▸ **PROBLEM**
Copy each line of the data beneath in which the word "everything" appears.

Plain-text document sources
********************

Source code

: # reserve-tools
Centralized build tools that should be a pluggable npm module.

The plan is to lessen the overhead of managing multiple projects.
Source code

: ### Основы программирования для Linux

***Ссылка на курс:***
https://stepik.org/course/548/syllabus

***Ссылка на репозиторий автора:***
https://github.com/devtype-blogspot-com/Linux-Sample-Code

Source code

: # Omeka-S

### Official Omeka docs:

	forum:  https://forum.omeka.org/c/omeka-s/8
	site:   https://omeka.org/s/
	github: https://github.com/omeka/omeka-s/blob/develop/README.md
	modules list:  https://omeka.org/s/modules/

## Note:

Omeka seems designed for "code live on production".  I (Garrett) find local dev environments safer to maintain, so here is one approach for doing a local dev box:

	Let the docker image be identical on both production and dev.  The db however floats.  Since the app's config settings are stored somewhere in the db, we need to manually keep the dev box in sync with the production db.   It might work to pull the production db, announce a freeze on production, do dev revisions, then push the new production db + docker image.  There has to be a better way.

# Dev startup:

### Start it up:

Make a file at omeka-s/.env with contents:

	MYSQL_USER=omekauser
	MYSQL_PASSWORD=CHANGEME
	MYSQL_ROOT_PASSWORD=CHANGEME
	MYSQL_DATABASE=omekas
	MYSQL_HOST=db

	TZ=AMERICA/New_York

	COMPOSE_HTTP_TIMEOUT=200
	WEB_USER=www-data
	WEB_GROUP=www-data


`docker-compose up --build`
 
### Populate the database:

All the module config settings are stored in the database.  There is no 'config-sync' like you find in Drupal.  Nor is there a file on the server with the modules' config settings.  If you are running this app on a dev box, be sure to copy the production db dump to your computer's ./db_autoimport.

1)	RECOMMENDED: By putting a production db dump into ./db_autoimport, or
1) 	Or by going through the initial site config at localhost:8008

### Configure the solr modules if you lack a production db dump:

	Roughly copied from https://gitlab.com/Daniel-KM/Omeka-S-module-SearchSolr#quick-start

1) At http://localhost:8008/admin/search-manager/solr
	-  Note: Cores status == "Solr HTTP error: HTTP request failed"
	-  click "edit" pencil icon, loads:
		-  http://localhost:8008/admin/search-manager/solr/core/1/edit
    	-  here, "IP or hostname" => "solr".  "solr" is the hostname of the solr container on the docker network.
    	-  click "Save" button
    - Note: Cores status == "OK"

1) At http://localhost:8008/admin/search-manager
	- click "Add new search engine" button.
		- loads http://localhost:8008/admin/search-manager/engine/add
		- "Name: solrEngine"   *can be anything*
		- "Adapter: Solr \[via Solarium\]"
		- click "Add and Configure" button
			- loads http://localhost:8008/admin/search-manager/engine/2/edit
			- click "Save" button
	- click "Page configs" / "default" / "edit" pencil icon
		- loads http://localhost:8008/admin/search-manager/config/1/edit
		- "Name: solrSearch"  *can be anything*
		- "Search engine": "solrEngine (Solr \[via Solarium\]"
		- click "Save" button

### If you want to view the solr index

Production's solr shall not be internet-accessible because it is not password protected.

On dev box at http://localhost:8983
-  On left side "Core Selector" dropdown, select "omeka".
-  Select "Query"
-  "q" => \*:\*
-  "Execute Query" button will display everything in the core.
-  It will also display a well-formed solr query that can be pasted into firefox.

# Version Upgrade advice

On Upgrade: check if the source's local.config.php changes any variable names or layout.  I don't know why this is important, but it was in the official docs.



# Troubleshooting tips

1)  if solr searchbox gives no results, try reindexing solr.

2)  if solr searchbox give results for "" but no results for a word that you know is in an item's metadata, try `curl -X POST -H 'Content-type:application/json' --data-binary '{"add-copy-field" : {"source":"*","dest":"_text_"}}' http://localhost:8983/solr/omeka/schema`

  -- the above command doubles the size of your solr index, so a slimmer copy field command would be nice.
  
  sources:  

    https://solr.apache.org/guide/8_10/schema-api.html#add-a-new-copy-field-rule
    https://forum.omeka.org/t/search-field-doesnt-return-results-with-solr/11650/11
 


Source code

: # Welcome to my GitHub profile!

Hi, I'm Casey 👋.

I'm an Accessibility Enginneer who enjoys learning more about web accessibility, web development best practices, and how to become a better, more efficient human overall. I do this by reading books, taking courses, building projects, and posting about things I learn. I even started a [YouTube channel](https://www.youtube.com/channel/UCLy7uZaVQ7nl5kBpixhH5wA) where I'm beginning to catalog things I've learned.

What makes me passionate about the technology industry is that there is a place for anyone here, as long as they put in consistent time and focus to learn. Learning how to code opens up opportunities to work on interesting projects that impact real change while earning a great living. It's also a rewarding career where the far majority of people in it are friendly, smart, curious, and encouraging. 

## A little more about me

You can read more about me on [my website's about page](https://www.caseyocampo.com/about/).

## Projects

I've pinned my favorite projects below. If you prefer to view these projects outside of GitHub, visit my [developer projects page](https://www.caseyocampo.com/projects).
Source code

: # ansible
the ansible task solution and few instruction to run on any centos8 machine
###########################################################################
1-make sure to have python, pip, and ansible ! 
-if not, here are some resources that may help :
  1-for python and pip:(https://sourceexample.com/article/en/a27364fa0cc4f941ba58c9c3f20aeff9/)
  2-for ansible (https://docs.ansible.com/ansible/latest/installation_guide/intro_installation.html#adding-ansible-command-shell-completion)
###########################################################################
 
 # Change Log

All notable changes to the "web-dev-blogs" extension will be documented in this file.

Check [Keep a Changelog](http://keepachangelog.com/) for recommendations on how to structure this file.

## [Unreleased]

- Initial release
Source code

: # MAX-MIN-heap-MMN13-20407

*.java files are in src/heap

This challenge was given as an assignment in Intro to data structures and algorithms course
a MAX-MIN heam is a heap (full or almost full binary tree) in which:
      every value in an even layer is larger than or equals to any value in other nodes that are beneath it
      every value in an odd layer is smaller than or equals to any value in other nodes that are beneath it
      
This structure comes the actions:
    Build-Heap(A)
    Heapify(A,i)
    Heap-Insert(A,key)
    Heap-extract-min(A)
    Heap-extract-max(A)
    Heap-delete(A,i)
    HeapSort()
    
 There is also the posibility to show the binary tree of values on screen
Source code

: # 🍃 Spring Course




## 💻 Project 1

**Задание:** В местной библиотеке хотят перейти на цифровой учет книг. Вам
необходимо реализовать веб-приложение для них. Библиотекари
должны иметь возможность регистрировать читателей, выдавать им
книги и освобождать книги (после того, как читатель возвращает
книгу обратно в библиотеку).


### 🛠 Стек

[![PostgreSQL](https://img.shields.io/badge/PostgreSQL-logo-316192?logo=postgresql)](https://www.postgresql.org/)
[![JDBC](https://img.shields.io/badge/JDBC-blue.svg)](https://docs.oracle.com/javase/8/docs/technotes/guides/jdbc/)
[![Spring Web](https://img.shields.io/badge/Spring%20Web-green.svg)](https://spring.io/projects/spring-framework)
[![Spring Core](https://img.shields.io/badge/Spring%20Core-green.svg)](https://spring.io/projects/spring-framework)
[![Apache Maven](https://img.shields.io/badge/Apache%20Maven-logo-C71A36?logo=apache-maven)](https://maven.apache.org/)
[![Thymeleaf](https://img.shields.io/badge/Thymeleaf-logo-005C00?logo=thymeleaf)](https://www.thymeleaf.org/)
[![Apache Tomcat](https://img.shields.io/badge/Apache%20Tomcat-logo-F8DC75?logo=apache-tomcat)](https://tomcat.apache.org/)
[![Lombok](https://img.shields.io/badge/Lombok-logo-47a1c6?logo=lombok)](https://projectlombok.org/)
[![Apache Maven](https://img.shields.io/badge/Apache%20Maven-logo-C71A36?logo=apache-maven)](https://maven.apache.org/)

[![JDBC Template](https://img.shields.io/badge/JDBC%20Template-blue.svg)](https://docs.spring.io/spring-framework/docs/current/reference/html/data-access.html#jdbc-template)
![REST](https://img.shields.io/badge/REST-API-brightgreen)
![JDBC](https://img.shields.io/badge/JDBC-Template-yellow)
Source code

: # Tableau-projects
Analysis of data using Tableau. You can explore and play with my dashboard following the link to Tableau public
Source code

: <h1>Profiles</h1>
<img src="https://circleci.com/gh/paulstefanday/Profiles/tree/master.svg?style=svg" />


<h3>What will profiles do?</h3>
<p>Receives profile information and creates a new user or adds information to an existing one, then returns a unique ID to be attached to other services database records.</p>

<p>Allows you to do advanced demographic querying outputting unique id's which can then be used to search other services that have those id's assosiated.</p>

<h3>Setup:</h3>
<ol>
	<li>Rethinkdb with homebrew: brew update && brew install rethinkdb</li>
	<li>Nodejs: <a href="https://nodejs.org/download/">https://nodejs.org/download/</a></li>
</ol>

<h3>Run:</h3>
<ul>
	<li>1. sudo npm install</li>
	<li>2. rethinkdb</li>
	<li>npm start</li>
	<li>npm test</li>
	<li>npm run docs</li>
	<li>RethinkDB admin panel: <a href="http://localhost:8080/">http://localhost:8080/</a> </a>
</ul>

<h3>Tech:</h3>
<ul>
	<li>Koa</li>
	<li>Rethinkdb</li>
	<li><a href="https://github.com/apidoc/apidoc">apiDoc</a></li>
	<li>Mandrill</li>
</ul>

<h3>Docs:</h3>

********************

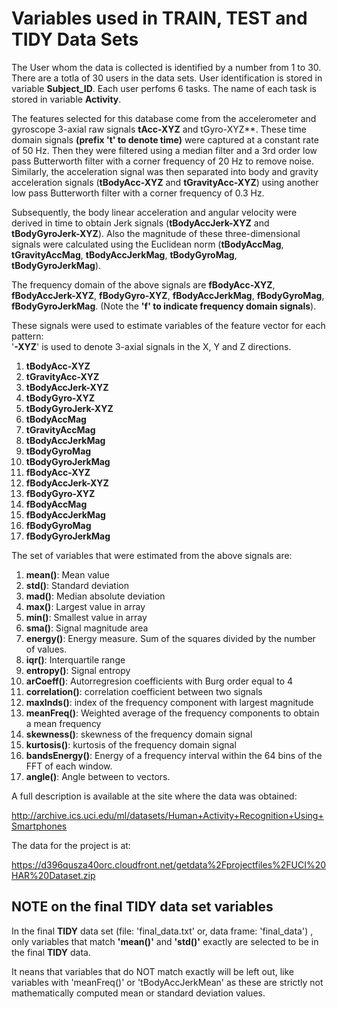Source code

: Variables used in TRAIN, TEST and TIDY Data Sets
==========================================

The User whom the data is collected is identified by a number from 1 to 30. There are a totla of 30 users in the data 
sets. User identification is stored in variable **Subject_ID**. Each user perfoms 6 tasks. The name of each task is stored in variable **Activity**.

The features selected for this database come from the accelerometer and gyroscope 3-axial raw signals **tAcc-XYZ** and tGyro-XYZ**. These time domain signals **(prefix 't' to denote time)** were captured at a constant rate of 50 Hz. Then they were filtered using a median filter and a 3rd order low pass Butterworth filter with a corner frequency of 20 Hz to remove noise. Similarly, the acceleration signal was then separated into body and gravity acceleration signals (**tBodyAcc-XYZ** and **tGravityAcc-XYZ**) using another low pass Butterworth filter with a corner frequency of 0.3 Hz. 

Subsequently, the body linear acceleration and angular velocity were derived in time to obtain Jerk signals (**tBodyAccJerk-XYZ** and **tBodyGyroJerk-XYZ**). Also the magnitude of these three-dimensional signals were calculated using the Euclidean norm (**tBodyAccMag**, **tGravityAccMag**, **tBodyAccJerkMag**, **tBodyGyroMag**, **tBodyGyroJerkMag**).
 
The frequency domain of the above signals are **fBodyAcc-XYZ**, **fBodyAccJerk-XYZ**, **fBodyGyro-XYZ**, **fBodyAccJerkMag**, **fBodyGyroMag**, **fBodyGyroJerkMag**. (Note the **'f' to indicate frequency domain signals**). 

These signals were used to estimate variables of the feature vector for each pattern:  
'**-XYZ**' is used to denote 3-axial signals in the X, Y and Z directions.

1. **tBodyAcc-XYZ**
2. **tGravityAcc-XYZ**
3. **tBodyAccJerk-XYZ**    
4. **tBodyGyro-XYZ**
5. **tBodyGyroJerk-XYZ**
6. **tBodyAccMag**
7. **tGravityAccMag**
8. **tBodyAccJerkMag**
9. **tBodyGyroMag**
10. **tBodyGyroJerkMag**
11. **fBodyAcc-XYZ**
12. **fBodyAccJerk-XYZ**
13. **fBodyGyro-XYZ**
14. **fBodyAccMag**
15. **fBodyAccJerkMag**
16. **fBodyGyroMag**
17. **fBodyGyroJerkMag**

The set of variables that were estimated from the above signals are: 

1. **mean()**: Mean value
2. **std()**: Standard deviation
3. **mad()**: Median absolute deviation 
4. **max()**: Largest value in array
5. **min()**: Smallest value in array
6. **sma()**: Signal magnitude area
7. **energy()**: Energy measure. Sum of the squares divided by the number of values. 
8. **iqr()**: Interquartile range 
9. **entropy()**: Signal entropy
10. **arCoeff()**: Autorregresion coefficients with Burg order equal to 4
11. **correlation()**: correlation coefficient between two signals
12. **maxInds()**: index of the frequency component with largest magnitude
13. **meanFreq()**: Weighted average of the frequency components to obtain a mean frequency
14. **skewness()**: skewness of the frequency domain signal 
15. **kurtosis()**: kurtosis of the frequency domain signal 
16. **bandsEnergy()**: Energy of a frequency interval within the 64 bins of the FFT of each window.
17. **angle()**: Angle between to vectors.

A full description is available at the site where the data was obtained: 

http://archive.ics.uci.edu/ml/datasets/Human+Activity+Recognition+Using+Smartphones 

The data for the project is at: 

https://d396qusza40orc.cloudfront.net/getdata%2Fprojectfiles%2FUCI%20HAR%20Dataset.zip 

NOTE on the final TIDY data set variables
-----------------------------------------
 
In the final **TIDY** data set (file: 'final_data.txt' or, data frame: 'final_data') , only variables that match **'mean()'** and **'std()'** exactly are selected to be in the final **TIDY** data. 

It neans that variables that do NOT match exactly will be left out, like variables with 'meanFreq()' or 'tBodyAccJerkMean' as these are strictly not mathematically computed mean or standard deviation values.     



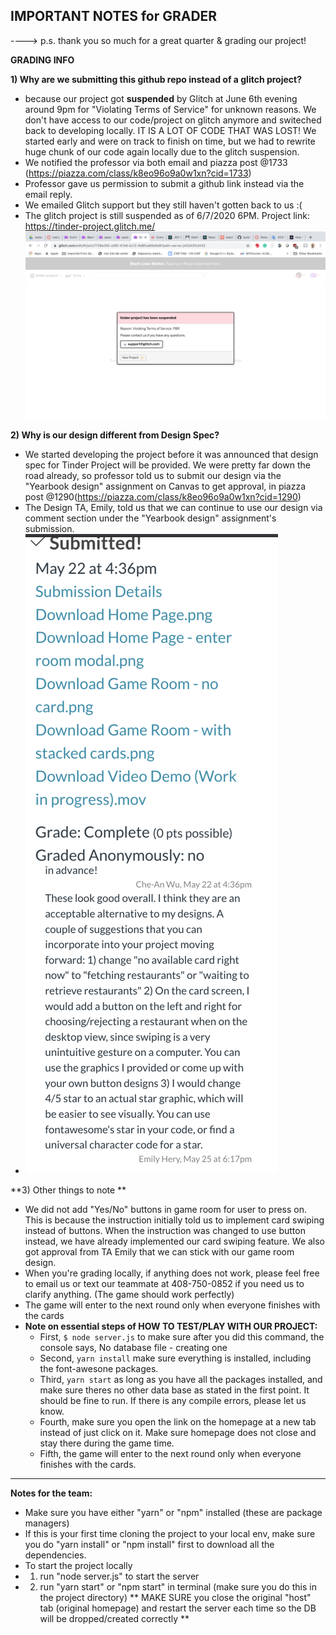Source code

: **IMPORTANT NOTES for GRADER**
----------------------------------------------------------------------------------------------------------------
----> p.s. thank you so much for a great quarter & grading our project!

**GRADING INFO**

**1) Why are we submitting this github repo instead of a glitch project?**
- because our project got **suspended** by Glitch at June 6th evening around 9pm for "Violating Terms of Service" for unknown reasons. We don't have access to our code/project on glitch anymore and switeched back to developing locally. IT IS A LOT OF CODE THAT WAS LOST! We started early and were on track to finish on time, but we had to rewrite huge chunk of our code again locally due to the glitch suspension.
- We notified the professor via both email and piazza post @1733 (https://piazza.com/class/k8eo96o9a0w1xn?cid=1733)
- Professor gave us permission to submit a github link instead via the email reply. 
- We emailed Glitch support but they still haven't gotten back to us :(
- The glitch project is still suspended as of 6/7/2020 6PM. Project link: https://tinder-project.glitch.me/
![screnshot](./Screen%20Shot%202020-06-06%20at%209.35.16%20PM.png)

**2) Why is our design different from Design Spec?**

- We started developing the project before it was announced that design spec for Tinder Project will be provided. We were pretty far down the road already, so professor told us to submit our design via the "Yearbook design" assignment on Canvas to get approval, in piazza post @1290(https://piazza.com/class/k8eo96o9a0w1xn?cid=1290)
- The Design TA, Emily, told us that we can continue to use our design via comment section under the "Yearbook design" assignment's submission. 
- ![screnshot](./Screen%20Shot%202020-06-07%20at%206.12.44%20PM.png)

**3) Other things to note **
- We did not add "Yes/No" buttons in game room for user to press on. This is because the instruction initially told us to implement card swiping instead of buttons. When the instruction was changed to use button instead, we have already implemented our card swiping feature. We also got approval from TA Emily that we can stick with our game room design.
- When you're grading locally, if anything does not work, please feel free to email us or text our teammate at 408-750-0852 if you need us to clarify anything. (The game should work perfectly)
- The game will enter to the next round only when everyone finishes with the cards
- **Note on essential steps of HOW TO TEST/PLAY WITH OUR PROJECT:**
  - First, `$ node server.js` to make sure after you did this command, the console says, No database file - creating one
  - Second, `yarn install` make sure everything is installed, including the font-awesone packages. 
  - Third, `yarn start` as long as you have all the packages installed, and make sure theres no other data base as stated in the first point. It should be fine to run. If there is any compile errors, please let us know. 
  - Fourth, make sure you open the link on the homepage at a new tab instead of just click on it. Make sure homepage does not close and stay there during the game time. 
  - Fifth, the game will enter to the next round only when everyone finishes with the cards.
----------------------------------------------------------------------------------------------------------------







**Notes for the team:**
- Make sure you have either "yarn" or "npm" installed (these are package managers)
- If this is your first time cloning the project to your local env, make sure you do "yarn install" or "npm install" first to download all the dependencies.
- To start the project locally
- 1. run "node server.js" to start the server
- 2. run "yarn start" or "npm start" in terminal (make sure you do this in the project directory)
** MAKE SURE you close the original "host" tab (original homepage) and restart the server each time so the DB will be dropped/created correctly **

********************

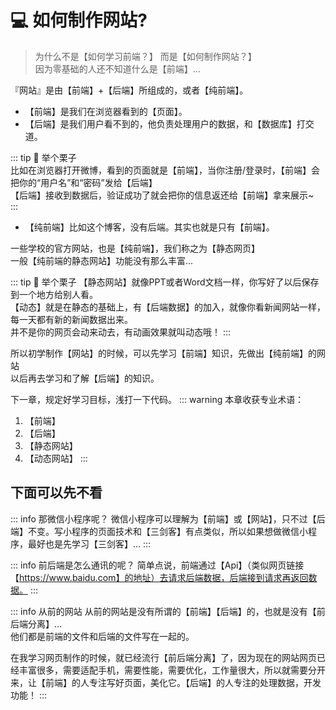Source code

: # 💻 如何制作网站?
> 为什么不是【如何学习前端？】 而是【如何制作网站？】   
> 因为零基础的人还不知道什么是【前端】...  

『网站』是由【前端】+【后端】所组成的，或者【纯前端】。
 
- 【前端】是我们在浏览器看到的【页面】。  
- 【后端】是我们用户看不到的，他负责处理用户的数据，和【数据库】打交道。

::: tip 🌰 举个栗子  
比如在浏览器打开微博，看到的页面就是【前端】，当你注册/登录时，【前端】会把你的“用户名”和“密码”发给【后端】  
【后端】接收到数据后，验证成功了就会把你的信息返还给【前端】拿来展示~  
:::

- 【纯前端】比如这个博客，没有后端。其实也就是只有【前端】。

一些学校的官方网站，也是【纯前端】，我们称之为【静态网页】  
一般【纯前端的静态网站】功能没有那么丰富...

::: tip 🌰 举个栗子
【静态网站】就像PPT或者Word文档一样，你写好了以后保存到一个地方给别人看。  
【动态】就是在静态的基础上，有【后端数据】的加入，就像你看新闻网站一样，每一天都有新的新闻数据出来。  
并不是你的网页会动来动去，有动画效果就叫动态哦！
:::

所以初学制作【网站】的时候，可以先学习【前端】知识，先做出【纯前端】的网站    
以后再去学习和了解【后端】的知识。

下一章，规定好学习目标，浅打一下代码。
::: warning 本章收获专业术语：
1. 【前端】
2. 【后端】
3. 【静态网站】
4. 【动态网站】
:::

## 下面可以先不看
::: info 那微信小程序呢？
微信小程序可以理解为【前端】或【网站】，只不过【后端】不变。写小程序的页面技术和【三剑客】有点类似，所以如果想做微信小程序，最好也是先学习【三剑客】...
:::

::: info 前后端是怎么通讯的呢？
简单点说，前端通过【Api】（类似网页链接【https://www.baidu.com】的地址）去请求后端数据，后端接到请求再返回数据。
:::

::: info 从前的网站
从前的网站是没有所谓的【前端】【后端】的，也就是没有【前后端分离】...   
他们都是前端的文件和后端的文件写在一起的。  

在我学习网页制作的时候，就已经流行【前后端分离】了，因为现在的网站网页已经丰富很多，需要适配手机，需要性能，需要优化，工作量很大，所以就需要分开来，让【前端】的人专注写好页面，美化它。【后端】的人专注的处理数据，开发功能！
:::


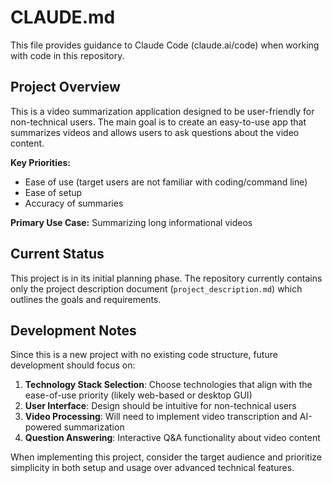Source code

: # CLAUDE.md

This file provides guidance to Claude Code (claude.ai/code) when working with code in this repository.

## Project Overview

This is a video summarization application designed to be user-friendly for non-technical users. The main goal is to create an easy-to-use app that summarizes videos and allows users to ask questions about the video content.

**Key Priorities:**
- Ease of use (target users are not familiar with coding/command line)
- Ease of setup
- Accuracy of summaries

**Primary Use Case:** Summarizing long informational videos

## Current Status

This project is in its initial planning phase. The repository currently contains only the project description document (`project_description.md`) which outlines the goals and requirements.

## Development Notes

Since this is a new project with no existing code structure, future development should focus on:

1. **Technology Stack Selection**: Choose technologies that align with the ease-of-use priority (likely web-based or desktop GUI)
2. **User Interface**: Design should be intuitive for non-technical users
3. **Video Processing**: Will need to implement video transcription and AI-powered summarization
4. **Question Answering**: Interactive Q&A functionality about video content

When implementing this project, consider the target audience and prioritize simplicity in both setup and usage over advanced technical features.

********************

▸ **WORKED SOLUTION**
-  "Execute Query" button will display everything in the core.
  - Second, `yarn install` make sure everything is installed, including the font-awesone packages. 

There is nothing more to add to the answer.